The required paths are "nlmodel" for the main functionality, "nlmodel/tests" for the tests and "nlmodel/examples" for the examples. These folders need to be added to the Matlab search path using addpath '.../nlmodel', addpath '.../nlmodel/tests', addpath '.../nlmodel/examples' and then savepath to make the changes permanent (might require administrator privileges).

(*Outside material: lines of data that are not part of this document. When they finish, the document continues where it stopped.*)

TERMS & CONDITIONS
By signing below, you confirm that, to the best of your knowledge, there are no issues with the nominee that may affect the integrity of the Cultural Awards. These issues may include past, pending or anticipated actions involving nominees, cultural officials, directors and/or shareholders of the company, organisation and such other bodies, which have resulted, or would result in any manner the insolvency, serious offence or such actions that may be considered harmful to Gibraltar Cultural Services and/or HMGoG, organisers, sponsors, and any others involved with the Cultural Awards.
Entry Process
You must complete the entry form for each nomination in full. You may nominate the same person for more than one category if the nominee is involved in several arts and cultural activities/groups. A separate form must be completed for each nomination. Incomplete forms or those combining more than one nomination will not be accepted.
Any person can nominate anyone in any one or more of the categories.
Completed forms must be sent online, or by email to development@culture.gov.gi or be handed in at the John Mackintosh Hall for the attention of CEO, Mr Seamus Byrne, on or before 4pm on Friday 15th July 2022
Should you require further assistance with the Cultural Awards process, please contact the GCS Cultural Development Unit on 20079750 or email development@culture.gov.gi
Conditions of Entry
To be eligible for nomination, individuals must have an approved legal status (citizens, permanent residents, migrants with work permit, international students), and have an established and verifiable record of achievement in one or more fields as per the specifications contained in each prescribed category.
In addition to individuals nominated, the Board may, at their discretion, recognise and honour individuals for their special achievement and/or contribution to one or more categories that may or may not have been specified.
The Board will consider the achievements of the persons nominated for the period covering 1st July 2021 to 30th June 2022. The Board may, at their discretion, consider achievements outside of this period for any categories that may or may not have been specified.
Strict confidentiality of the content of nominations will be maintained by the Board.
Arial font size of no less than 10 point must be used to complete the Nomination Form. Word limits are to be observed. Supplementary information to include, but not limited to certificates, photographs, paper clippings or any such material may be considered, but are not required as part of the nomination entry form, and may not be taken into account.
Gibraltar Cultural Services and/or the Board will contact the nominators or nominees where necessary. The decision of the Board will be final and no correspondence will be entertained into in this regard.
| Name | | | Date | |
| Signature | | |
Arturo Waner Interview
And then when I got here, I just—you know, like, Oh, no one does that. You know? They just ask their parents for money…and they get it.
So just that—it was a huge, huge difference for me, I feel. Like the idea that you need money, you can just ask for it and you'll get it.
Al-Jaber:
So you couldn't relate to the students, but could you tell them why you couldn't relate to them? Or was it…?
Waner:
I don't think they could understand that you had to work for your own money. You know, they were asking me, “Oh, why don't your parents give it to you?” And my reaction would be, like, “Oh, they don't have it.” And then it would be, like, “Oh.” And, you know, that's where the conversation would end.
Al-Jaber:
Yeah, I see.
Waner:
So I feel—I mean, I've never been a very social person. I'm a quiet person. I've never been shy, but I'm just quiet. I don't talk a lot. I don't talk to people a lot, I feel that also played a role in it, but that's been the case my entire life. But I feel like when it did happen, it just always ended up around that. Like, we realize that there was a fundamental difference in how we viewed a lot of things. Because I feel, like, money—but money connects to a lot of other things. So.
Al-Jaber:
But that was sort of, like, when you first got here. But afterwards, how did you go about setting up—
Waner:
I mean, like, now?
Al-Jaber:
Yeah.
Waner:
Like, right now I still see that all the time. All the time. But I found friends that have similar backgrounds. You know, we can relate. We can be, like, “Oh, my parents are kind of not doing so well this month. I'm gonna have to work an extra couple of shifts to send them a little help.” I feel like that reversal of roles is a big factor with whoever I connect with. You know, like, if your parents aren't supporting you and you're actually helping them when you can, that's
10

The code contains very detailed comments, so this section is only meant to give an overview regarding the implementation. For further information one should take a look at the code itself.
The implementation uses an object oriented approach to represent nonlinear models in Matlab. I tried to (at least at a superficial level) mimic the existing Matlab I/O model classes, which however are way more sophisticated and complex. The file nlmodel.m contains the class definition for an nlmodel object.
To maintain consistency of models (regarding dimensions and channel names) we make heavy use of the concept of property validation, which is a more efficient and secure way to ensure data consistency than argument validation, although this concept is also used at some places. Errors and warnings are issued through the Matlab Exception Handling Framework and I tried to make them as helpful as possible.
Throughout all the code only column vectors are used. This is very important, because otherwise there would arise difficult to trace problems when dealing with systems having zero state, input and/or output dimension.
Since the resulting jacobians are quite complicated and depend on many system properties when interconnecting systems, it makes the code much more readable to encompass them into separate functions. That's why the jacobians are implemented as nested functions in most cases. This however leads to the fact that the scope of some variables increases into the nested function which causes Matlab to depict those variables in a blue font. It shall only be said that this doesn't cause any problems.
The code has been thouroughly tested. An automated approach has been used for testing, by creating random state space models (builtin Matlab function rss) and performing the same operations on the original Matlab ss objects and on nlmodel objects created from the ss objects. The Matlab ss framework can be assumed to be correct and therefore serves as reference. The resulting models are then compared using different measures: Comparing the channel names, the system matrices, sampling both f and h and comparing the state and output trajectories obtained by simulation. The errors remain negligible (less than 10e-11) in all cases except for the simulation trajectories of the upper_lft closed loops. This is due to numerical errors being massively amplified during the integration. The test script can be found at tests/nlmodelTestRepeated.m including usage details. In addition, identified errors have been reproduced using the Unit Test Framework from Matlab before being fixed and this way it can be ensured that those specific errors don't occur again. The unit tests can be found at tests/nlmodelTest.m. To compare a linear (ss) and a nonlinear (nlmodel) system, we use the function compareToLinearSS. This function contains the details of the comparison approach (norms etc.).
The mathematical details of the implemented operations can be found in the file mathematical_details_of_implementation.pdf.
A simple plotting function (plot_sols, or plot_sols2 providing more options) is available as well, however it has not been tested extensively nor is it well documented. The function add_sol is used to create the needed data structure. See the examples for usage details.